# TASK INSTRUCTIONS
Collect every line in the items below that contains the string "operationType", counting uppercase and lowercase letters as distinct.

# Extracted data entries
####

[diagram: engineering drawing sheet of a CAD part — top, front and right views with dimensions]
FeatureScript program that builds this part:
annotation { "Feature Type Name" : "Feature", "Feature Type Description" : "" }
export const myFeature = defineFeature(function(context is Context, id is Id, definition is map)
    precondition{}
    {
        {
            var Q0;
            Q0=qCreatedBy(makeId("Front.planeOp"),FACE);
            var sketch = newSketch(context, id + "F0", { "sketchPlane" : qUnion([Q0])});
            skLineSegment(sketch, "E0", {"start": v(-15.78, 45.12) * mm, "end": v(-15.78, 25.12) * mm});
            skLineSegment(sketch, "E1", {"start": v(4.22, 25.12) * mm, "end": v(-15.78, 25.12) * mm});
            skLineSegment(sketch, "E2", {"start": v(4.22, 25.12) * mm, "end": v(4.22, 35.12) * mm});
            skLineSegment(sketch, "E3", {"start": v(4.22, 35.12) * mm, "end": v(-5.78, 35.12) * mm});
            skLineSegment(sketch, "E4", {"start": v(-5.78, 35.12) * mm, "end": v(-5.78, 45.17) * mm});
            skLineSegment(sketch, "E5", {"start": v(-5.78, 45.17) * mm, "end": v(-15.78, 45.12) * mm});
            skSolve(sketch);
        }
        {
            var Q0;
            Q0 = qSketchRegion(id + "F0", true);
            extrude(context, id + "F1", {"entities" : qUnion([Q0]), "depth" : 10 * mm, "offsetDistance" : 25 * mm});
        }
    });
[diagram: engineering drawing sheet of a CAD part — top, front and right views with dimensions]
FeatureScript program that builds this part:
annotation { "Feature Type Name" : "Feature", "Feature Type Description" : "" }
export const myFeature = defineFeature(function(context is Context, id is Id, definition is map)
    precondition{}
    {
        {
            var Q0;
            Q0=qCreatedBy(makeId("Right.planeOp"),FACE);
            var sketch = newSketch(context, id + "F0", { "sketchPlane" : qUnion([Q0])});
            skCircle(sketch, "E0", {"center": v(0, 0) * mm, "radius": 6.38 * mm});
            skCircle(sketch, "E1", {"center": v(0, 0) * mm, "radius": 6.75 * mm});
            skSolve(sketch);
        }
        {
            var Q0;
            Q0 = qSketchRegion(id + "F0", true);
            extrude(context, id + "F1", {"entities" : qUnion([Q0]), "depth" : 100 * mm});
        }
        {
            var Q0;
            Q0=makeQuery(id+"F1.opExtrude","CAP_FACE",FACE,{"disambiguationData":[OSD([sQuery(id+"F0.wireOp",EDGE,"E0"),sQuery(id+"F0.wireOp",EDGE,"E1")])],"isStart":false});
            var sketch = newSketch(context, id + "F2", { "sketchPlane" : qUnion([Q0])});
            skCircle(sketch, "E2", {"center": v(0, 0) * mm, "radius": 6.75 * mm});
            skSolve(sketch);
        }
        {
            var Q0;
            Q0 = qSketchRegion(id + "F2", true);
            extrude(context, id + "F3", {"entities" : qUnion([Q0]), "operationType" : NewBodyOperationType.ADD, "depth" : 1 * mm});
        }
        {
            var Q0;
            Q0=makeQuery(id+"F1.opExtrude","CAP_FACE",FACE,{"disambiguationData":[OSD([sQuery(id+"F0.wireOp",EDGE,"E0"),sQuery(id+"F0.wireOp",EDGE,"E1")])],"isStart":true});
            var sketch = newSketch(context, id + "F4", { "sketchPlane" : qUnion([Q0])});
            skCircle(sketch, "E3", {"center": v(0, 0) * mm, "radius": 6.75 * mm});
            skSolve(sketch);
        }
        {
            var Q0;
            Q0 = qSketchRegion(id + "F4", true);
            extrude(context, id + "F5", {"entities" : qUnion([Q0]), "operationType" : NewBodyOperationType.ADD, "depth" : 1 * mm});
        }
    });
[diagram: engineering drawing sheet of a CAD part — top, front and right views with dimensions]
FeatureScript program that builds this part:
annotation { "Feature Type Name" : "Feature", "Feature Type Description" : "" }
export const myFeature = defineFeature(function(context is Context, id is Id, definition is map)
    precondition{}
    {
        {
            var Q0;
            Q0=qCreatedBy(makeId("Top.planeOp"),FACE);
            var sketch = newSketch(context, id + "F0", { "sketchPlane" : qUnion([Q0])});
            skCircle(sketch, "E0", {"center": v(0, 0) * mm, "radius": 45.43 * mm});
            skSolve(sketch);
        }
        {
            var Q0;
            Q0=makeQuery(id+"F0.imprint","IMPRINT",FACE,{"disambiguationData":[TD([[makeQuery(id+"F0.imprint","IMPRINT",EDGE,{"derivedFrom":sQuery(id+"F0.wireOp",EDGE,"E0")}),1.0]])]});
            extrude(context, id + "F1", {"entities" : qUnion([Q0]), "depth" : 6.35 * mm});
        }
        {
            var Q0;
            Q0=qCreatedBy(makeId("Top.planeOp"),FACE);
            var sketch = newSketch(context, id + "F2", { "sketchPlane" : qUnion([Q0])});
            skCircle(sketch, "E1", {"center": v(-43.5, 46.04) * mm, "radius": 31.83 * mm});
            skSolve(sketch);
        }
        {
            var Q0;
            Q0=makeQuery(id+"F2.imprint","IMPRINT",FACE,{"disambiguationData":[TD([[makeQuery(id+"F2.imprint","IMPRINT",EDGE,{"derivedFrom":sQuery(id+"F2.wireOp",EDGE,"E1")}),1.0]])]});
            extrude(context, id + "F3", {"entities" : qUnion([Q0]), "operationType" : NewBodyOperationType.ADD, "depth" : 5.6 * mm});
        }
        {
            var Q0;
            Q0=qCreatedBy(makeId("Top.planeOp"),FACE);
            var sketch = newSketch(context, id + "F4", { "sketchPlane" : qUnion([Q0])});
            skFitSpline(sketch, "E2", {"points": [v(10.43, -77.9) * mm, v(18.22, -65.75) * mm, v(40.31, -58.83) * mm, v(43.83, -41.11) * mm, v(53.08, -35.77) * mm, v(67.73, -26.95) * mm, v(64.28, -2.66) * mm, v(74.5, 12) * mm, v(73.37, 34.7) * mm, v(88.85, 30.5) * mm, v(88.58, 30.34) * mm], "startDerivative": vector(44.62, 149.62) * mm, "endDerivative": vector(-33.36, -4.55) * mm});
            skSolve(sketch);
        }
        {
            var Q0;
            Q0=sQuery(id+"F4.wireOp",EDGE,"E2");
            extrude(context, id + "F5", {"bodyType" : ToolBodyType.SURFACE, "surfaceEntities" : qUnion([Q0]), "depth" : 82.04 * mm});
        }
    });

####

# FINAL ANSWER
            extrude(context, id + "F3", {"entities" : qUnion([Q0]), "operationType" : NewBodyOperationType.ADD, "depth" : 1 * mm});
            extrude(context, id + "F5", {"entities" : qUnion([Q0]), "operationType" : NewBodyOperationType.ADD, "depth" : 1 * mm});
            extrude(context, id + "F3", {"entities" : qUnion([Q0]), "operationType" : NewBodyOperationType.ADD, "depth" : 5.6 * mm});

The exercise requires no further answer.